I see the lack of offensive development as a huge issue. I don't know about you all, but I would much rather hit 5 winners than wait for 5 errors 10+ feet behind the baseline. The problem is, I am 400+ miles away from my private coach, and developing without working together on court is so hard. I can hear one thing and understand it, but application is an entirely different battle.

Quote:
Originally Posted by lstewart View Post
Gino, I also agree that you just described tennis in general, and not just college tennis. I've got a 16 year old son that plays tournaments and hopes to play in college. The game you described is what has developed over the years with poly string, grip changes for more extreme topspin, racket development, etc. When i played college and open tennis 30 plus years ago, most of the elite players I went up against were serve and volley, get to the net as quick as you can. These guys came in on every first and second serve. I was more of a grinder then, so I was having to hit a good return and then a passing shot on the second ball, every point, all day. I agree that to many players the serve and volley is a lost art, but it is tough to handle the monster spin dipping returns. Doubles is the place to show more of the touch and variation you mentioned. You can chip, lob, attack, all the things that are difficult in singles. I have found that alot of the modern players have problems with my more classic game. I hit hard low biting slice backhands and approaches. The topspin group can struggle with these shots it they are hit at sharp angles and stay low. But at any time, no mater what the style of play, doing what it takes to do to win has been the goal. You can choose to play a style you prefer, but ultimately if you are not winning, you may not be in the line-up. I played for a strong NAIA program in the day, and I usually felt more pressure to win all the challenge matches on the team than the actual dual matches. We had lots of very good players not getting to play, so our off days from actual events, we had to compete for our spots with teammates. Just play a style you enjoy, do your best, and have fun. Whatever issues you have now, 30 years from now you will probably remember these days as great fun.
Awesome advice, I appreciate this.

Tennis is indeed changing at every level and most likely instruction is changing with the modern game. I think the reason I am referring to the college tennis arena is because that is where I am at in my playing career. But I also believe in the junior game and on the adult circuit that there is more variety, and I did come from a very strong section of our country. At the junior level a coach can acknowledge strength and weakness and formulate playing styles based on these indicators. Furthermore, I also think that there is much more opportunity for a player to have freedom in their tennis outside of the college setting.

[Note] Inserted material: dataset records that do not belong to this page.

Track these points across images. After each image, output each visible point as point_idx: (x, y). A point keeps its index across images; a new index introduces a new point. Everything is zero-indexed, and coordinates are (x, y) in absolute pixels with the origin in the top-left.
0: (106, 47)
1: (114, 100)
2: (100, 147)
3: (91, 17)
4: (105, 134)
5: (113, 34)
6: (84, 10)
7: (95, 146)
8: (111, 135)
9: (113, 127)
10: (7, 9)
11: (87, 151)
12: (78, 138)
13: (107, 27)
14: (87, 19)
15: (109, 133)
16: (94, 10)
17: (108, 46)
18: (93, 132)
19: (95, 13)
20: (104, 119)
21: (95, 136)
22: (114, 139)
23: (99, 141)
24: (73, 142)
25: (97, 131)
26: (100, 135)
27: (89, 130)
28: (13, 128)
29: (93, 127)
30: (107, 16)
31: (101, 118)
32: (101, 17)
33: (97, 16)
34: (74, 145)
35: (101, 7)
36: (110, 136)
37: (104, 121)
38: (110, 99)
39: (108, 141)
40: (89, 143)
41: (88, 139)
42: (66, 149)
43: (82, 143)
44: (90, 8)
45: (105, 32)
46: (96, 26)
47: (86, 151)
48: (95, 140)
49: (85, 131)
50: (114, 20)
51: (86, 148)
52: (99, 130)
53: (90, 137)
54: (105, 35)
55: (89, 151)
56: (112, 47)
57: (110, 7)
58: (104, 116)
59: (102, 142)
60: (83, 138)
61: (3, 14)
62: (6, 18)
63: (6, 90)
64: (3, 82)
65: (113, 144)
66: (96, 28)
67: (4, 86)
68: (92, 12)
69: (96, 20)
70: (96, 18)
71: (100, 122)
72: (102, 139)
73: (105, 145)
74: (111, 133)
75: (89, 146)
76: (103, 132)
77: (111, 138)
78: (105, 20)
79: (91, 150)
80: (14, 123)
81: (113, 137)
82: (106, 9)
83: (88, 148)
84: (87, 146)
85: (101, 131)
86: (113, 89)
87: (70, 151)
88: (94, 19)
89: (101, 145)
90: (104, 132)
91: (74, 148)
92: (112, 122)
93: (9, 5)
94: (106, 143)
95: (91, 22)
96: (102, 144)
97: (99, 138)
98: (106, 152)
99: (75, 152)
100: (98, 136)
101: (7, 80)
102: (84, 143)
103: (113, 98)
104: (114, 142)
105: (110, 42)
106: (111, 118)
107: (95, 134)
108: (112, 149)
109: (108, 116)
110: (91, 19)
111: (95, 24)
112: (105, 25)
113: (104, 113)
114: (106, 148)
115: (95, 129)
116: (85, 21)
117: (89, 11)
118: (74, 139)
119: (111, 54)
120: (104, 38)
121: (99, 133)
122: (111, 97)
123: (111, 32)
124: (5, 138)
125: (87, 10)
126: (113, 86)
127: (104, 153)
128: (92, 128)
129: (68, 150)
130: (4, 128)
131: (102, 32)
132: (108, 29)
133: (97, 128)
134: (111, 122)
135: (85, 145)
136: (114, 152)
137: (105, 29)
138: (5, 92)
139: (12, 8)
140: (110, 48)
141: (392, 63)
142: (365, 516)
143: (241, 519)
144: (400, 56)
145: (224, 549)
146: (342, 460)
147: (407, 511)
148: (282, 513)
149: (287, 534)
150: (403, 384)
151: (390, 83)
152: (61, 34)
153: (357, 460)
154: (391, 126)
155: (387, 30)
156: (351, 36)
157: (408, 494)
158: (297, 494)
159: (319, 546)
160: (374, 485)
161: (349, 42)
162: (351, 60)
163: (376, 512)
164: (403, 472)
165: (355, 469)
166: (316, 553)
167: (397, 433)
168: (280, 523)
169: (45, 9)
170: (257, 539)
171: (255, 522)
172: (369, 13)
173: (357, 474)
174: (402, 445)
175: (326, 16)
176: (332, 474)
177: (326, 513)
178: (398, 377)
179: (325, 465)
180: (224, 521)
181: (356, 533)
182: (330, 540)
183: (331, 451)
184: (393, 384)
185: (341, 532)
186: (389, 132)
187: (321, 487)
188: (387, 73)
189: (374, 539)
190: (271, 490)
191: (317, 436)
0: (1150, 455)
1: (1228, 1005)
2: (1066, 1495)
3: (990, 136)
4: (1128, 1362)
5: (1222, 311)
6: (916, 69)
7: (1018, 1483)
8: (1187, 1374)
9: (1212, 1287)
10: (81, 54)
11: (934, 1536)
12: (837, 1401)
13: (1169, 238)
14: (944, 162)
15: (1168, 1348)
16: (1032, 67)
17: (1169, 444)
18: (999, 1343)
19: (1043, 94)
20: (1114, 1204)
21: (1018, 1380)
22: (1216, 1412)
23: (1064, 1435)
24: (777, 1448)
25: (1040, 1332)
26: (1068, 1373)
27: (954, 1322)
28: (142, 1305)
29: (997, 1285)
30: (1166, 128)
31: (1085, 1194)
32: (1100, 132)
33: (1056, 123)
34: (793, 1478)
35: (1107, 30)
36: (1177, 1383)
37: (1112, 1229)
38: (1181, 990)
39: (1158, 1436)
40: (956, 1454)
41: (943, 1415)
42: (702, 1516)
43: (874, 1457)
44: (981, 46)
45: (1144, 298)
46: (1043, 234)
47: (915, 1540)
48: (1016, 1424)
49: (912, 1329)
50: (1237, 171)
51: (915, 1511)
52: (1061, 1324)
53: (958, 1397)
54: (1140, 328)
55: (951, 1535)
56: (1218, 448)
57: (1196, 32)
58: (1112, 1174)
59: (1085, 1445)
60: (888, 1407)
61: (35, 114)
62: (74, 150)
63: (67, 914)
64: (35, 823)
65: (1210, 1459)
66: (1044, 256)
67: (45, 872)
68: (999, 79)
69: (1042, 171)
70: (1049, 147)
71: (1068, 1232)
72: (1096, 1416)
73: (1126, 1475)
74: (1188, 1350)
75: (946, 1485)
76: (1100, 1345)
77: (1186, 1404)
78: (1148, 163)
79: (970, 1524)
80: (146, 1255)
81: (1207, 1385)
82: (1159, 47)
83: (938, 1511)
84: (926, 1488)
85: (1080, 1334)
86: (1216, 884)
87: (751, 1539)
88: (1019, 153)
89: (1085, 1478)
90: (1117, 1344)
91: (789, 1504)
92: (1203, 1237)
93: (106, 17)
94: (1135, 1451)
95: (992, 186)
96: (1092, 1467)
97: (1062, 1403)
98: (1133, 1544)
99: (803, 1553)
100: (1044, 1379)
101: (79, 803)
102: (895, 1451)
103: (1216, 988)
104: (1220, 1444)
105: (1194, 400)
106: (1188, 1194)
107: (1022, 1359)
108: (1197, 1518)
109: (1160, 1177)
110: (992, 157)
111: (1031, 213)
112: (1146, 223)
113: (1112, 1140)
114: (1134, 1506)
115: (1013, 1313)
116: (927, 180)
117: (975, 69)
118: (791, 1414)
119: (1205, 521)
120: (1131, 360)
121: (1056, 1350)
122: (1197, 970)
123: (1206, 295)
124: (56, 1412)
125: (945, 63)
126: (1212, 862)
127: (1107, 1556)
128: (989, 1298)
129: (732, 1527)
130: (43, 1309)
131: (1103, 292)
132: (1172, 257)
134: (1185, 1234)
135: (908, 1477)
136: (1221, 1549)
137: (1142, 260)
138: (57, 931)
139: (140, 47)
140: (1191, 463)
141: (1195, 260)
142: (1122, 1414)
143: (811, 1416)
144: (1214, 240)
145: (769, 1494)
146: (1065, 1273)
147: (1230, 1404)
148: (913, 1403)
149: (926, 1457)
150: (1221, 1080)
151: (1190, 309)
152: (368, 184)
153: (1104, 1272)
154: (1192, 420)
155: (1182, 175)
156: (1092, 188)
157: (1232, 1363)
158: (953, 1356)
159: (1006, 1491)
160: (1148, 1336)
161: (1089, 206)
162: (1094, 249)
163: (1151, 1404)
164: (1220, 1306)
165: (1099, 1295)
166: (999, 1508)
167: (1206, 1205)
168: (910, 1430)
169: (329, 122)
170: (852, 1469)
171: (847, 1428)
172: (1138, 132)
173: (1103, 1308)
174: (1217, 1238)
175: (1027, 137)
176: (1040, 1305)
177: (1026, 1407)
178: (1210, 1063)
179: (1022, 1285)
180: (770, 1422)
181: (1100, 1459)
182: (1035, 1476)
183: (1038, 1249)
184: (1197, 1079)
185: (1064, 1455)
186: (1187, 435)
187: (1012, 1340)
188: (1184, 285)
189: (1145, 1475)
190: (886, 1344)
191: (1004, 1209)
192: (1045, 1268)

No matter what, tennis in college is about winning. Winning is huge - and maybe I got away with not winning all the time in the juniors because my game looks pretty. But, it's not about strokes looking great, it's about the score looking great. I think I can leverage some of the things I do well (like you talk about biting slices) against opponents who like to play stereotypical college ball, but I also think that mentally I am not strong enough to do this consistently. It's pretty damn difficult to hit 30 quality balls, but I think that's a good thing for me to work on as a player. Who knows, maybe in my late 20's I'll be really good at playing a more defensive player.

Again, thanks for the advice. It means a lot to me. I will be working on just playing tennis the way I like it. Hopefully that will yield some W'S.